» **TO DO**
1. Give the username of every person who posted in the forum thread below.
2. From the forum thread below, quote the passage between "At 9:30 Christmas" and "Hilsman (Dec 27, 2015)", inclusive.
3. Summarize the forum thread below in two sentences.

» **SELECTED TEXT**
_ _ _ _ _

# Requesting prayers for continued blessings.



## j_seph (Dec 27, 2015)

At 9:30 Christmas night I asked Susan to spend her life with me. We took the first step in this promise when she said yes. Ever since I allowed GOD to move in my life it has been a beautiful journey. Please pray for us that his blessings will still abound as we keep him in the center of our lives.


----------



## Hilsman (Dec 27, 2015)

Congrats!!!!  Will say a prayer for y'all.


----------



## welderguy (Dec 27, 2015)

A good wife is the best gift a man could ever ask for,next to Jesus.
You are a blessed man.Prayers for you both.


----------



## speedcop (Dec 29, 2015)

congratulations! How great to hear a young couple invoke God as the center of your lives. Many blessings lay ahead.


----------



## Core Lokt (Jan 5, 2016)

Congrats man!!! Praying for a successful and happy marriage for both of you.


----------



## riverbank (Jan 6, 2016)

Core Lokt said:


> Congrats man!!! Praying for a successful and happy marriage for both of you.



X2 ! Thats awesome.


----------



## Headshot (Jan 6, 2016)

Congratulations to both of you.  Prayers added for you, too.


----------



## mattech (Jan 7, 2016)

Man, that's awesome, I'm so happy for both of you.


----------

_ _ _ _ _

» **MATERIAL SHOWN**
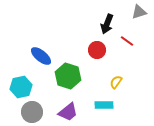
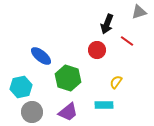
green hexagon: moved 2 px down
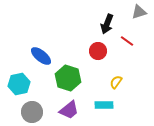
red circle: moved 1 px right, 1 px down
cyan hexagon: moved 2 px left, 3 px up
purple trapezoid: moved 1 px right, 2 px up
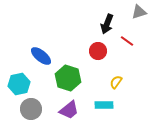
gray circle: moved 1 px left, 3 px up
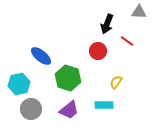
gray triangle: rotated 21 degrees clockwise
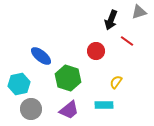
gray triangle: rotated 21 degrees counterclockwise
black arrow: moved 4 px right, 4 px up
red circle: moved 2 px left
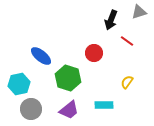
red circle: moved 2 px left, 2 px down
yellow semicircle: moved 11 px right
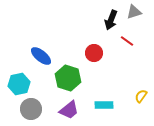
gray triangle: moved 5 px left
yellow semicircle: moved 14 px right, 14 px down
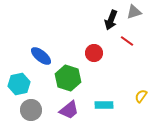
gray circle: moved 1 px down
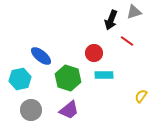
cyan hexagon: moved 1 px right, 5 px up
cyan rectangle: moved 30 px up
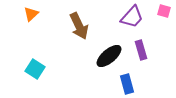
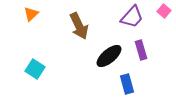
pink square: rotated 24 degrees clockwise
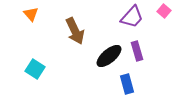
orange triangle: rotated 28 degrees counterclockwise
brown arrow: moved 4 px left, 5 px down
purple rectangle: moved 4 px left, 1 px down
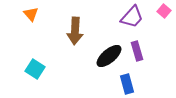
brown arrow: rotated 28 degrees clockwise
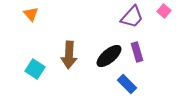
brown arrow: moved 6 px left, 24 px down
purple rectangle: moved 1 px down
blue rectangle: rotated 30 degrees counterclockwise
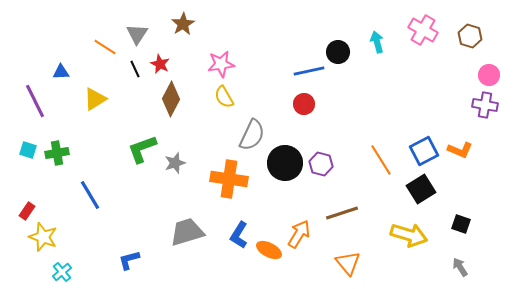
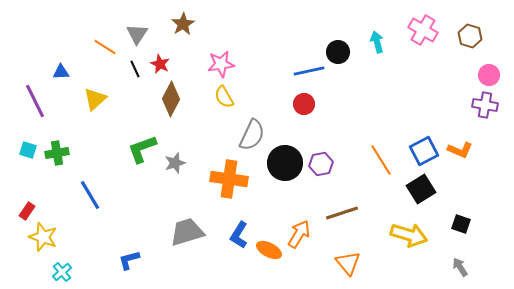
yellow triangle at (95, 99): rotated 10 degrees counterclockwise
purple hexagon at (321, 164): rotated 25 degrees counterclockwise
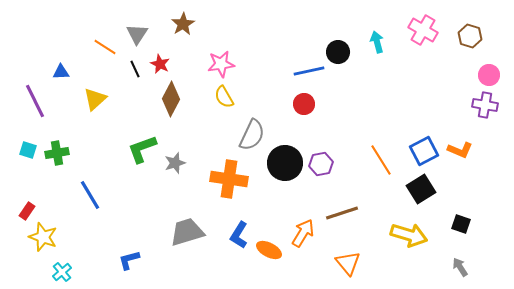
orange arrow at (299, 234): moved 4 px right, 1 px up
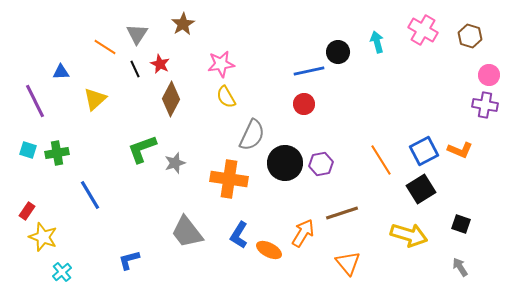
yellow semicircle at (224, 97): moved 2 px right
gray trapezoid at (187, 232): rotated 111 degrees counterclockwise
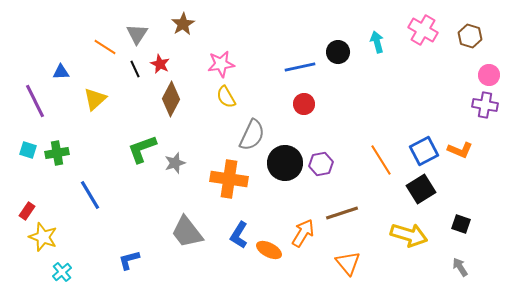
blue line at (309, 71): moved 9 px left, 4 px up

_ _ _ _ _

» **WRITTEN RESPONSES**
1. j_seph, Hilsman, welderguy, speedcop, Core Lokt, riverbank, Headshot, mattech

2.
At 9:30 Christmas night I asked Susan to spend her life with me. We took the first step in this promise when she said yes. Ever since I allowed GOD to move in my life it has been a beautiful journey. Please pray for us that his blessings will still abound as we keep him in the center of our lives.


----------



## Hilsman (Dec 27, 2015)

3. j_seph writes that at 9:30 on Christmas night he asked Susan to spend her life with him and she said yes. He asks for prayers that God's blessings will continue as they keep him at the center of their lives, and the other posters respond with congratulations, several of them promising prayers for the couple.